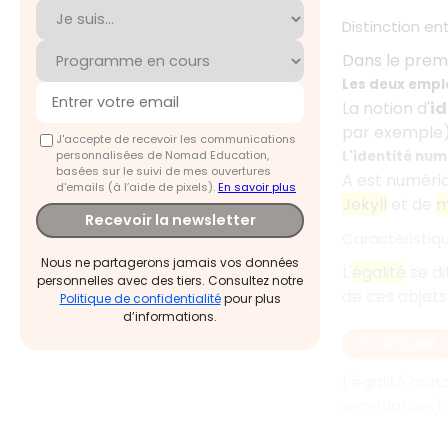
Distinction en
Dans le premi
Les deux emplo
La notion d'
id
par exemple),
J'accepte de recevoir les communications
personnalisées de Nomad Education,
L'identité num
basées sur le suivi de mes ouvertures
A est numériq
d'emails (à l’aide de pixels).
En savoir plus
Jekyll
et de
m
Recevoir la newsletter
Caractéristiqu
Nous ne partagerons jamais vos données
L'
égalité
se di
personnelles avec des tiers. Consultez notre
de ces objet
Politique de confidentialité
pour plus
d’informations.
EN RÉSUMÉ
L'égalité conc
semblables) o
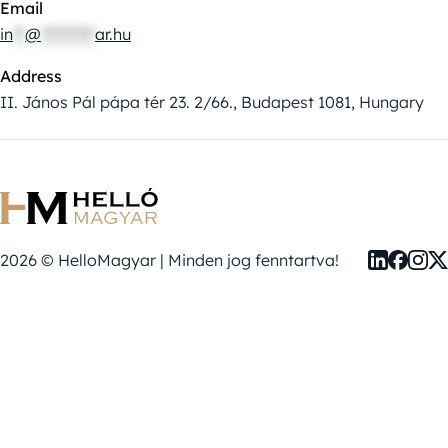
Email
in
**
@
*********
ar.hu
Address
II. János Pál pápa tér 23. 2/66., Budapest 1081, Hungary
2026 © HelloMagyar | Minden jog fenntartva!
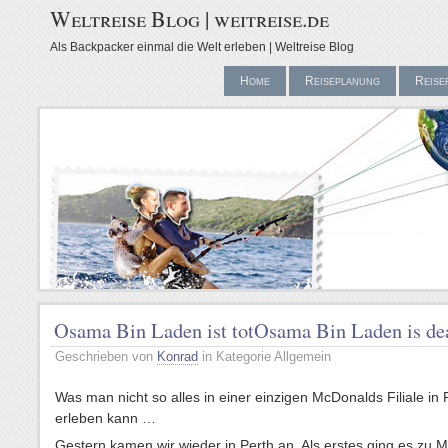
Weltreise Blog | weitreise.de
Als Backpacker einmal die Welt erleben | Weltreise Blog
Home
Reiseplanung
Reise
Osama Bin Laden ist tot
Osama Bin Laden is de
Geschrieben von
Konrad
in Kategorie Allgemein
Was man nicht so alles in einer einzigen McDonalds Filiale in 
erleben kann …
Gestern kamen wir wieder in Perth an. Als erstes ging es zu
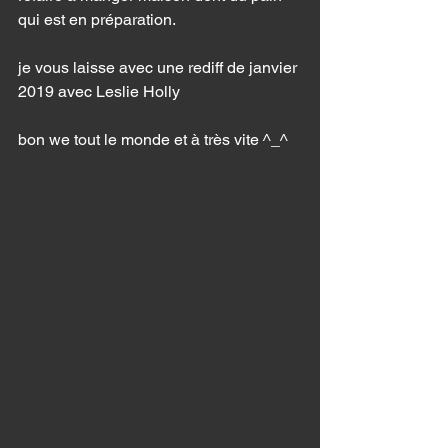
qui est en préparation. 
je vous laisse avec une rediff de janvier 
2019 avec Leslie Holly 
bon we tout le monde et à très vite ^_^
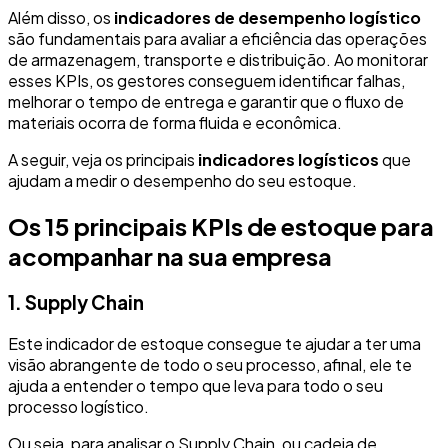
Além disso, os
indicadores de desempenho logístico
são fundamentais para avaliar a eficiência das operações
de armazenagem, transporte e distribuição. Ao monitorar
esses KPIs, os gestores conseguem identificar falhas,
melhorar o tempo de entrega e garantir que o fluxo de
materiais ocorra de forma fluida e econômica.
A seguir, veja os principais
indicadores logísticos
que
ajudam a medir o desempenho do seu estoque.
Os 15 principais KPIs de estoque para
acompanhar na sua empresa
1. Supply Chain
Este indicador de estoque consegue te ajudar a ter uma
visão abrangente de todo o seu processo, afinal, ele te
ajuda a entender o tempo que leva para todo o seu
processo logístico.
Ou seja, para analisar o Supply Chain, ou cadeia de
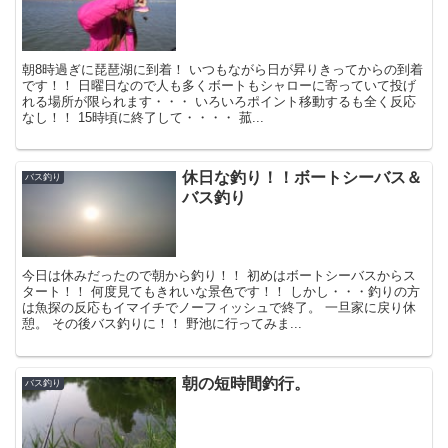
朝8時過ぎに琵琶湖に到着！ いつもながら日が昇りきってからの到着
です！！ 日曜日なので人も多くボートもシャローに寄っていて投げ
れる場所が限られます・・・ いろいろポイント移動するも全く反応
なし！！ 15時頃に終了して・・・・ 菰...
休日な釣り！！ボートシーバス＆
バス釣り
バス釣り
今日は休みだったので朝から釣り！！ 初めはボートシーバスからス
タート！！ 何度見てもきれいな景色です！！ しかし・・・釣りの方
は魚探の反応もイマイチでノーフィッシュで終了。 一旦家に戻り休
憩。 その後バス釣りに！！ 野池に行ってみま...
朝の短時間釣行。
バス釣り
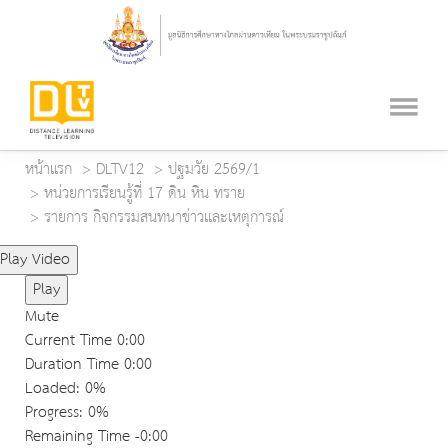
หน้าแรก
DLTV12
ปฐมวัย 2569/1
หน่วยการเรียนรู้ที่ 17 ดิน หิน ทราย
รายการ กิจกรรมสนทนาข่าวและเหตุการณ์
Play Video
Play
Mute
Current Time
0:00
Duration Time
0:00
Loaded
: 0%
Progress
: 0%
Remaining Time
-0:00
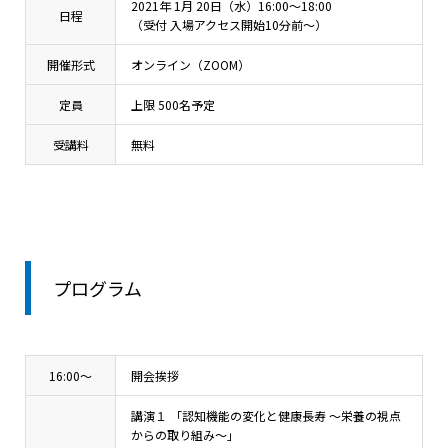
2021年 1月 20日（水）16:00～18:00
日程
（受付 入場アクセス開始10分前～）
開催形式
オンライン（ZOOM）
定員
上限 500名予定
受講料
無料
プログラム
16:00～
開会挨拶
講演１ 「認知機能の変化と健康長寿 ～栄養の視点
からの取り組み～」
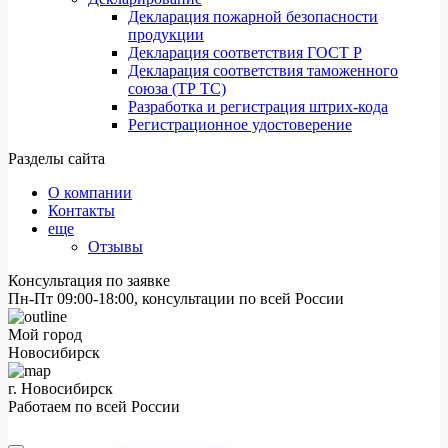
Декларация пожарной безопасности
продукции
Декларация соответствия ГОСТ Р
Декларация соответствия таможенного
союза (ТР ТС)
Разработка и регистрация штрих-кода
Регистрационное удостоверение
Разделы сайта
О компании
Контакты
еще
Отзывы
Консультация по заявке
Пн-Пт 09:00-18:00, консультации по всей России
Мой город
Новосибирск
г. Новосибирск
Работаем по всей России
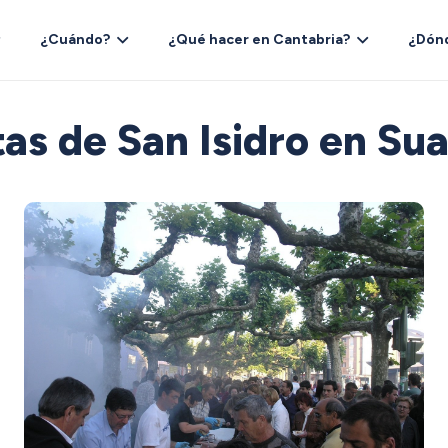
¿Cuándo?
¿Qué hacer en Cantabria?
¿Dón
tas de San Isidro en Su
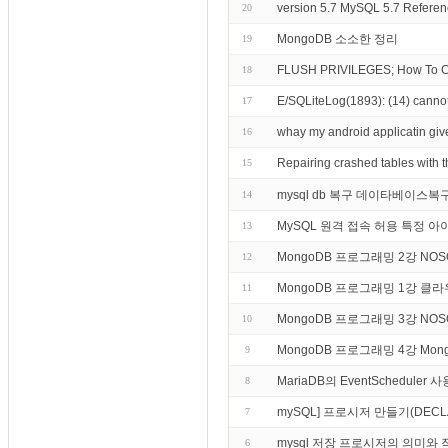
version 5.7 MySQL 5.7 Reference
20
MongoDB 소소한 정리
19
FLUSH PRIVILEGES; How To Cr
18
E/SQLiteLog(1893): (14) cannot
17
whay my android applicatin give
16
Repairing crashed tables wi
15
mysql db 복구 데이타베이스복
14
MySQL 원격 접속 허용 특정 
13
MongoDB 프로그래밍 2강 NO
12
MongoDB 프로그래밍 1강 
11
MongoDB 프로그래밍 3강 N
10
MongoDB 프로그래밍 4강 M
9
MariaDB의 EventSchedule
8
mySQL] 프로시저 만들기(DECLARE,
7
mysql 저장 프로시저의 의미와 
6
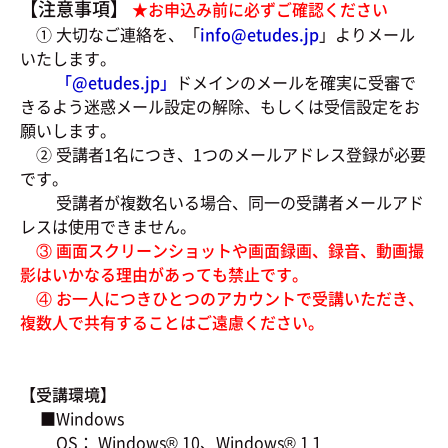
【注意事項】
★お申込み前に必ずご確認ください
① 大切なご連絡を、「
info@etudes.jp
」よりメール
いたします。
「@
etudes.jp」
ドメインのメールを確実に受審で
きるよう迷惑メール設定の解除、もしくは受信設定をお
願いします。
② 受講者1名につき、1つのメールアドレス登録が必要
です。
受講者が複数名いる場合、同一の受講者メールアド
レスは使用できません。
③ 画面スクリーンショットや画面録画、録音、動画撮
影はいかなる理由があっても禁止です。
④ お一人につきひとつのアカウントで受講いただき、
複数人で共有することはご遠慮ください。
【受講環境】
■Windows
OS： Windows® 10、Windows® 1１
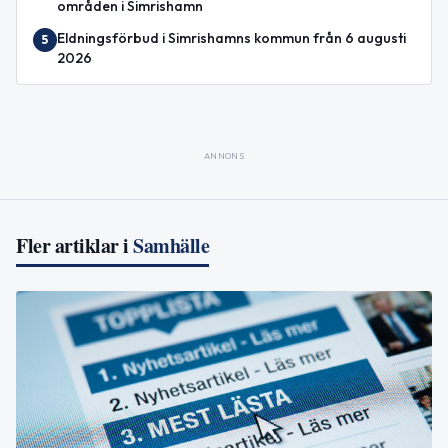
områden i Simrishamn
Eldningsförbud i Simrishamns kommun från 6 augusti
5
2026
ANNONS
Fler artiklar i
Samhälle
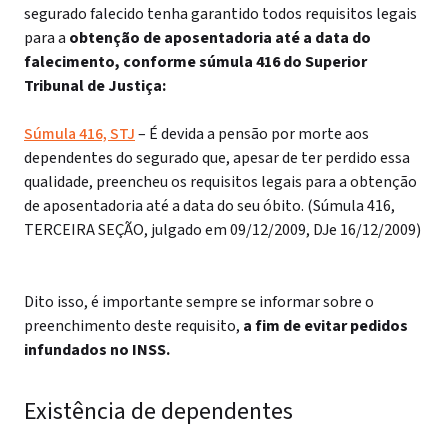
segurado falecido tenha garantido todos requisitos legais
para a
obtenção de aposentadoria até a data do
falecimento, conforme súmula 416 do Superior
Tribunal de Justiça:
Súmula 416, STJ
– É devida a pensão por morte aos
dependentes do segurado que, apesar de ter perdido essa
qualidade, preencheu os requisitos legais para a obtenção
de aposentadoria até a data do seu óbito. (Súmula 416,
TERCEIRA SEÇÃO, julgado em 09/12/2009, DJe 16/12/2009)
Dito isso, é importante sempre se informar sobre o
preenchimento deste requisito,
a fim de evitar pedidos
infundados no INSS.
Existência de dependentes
───
_Task instructions:_
Reproduce every line above word for word, omitting the pictures from your answer.

_Exercise solution:_
Distinction en
Dans le premi
Les deux emplo
La notion d'
id
par exemple),
J'accepte de recevoir les communications
personnalisées de Nomad Education,
L'identité num
basées sur le suivi de mes ouvertures
A est numériq
d'emails (à l’aide de pixels).
En savoir plus
Jekyll
et de
m
Recevoir la newsletter
Caractéristiqu
Nous ne partagerons jamais vos données
L'
égalité
se di
personnelles avec des tiers. Consultez notre
de ces objet
Politique de confidentialité
pour plus
d’informations.
EN RÉSUMÉ
L'égalité conc
semblables) o
Email
in
**
@
*********
ar.hu
Address
II. János Pál pápa tér 23. 2/66., Budapest 1081, Hungary
2026 © HelloMagyar | Minden jog fenntartva!
Weltreise Blog | weitreise.de
Als Backpacker einmal die Welt erleben | Weltreise Blog
Home
Reiseplanung
Reise
Osama Bin Laden ist tot
Osama Bin Laden is de
Geschrieben von
Konrad
in Kategorie Allgemein
Was man nicht so alles in einer einzigen McDonalds Filiale in 
erleben kann …
Gestern kamen wir wieder in Perth an. Als erstes ging es zu
qui est en préparation. 
je vous laisse avec une rediff de janvier 
2019 avec Leslie Holly 
bon we tout le monde et à très vite ^_^
Além disso, os
indicadores de desempenho logístico
são fundamentais para avaliar a eficiência das operações
de armazenagem, transporte e distribuição. Ao monitorar
esses KPIs, os gestores conseguem identificar falhas,
melhorar o tempo de entrega e garantir que o fluxo de
materiais ocorra de forma fluida e econômica.
A seguir, veja os principais
indicadores logísticos
que
ajudam a medir o desempenho do seu estoque.
Os 15 principais KPIs de estoque para
acompanhar na sua empresa
1. Supply Chain
Este indicador de estoque consegue te ajudar a ter uma
visão abrangente de todo o seu processo, afinal, ele te
ajuda a entender o tempo que leva para todo o seu
processo logístico.
Ou seja, para analisar o Supply Chain, ou cadeia de
朝8時過ぎに琵琶湖に到着！ いつもながら日が昇りきってからの到着
です！！ 日曜日なので人も多くボートもシャローに寄っていて投げ
れる場所が限られます・・・ いろいろポイント移動するも全く反応
なし！！ 15時頃に終了して・・・・ 菰...
休日な釣り！！ボートシーバス＆
バス釣り
バス釣り
今日は休みだったので朝から釣り！！ 初めはボートシーバスからス
タート！！ 何度見てもきれいな景色です！！ しかし・・・釣りの方
は魚探の反応もイマイチでノーフィッシュで終了。 一旦家に戻り休
憩。 その後バス釣りに！！ 野池に行ってみま...
朝の短時間釣行。
バス釣り
หน้าแรก
DLTV12
ปฐมวัย 2569/1
หน่วยการเรียนรู้ที่ 17 ดิน หิน ทราย
รายการ กิจกรรมสนทนาข่าวและเหตุการณ์
Play Video
Play
Mute
Current Time
0:00
Duration Time
0:00
Loaded
: 0%
Progress
: 0%
Remaining Time
-0:00
2021年 1月 20日（水）16:00～18:00
日程
（受付 入場アクセス開始10分前～）
開催形式
オンライン（ZOOM）
定員
上限 500名予定
受講料
無料
プログラム
16:00～
開会挨拶
講演１ 「認知機能の変化と健康長寿 ～栄養の視点
からの取り組み～」
Декларация пожарной безопасности
продукции
Декларация соответствия ГОСТ Р
Декларация соответствия таможенного
союза (ТР ТС)
Разработка и регистрация штрих-кода
Регистрационное удостоверение
Разделы сайта
О компании
Контакты
еще
Отзывы
Консультация по заявке
Пн-Пт 09:00-18:00, консультации по всей России
Мой город
Новосибирск
г. Новосибирск
Работаем по всей России
¿Cuándo?
¿Qué hacer en Cantabria?
¿Dón
tas de San Isidro en Su
version 5.7 MySQL 5.7 Reference
20
MongoDB 소소한 정리
19
FLUSH PRIVILEGES; How To Cr
18
E/SQLiteLog(1893): (14) cannot
17
whay my android applicatin give
16
Repairing crashed tables wi
15
mysql db 복구 데이타베이스복
14
MySQL 원격 접속 허용 특정 
13
MongoDB 프로그래밍 2강 NO
12
MongoDB 프로그래밍 1강 
11
MongoDB 프로그래밍 3강 N
10
MongoDB 프로그래밍 4강 M
9
MariaDB의 EventSchedule
8
mySQL] 프로시저 만들기(DECLARE,
7
mysql 저장 프로시저의 의미와 
6
【注意事項】
★お申込み前に必ずご確認ください
① 大切なご連絡を、「
info@etudes.jp
」よりメール
いたします。
「@
etudes.jp」
ドメインのメールを確実に受審で
きるよう迷惑メール設定の解除、もしくは受信設定をお
願いします。
② 受講者1名につき、1つのメールアドレス登録が必要
です。
受講者が複数名いる場合、同一の受講者メールアド
レスは使用できません。
③ 画面スクリーンショットや画面録画、録音、動画撮
影はいかなる理由があっても禁止です。
④ お一人につきひとつのアカウントで受講いただき、
複数人で共有することはご遠慮ください。
【受講環境】
■Windows
OS： Windows® 10、Windows® 1１
områden i Simrishamn
Eldningsförbud i Simrishamns kommun från 6 augusti
5
2026
ANNONS
Fler artiklar i
Samhälle
segurado falecido tenha garantido todos requisitos legais
para a
obtenção de aposentadoria até a data do
falecimento, conforme súmula 416 do Superior
Tribunal de Justiça:
Súmula 416, STJ
– É devida a pensão por morte aos
dependentes do segurado que, apesar de ter perdido essa
qualidade, preencheu os requisitos legais para a obtenção
de aposentadoria até a data do seu óbito. (Súmula 416,
TERCEIRA SEÇÃO, julgado em 09/12/2009, DJe 16/12/2009)
Dito isso, é importante sempre se informar sobre o
preenchimento deste requisito,
a fim de evitar pedidos
infundados no INSS.
Existência de dependentes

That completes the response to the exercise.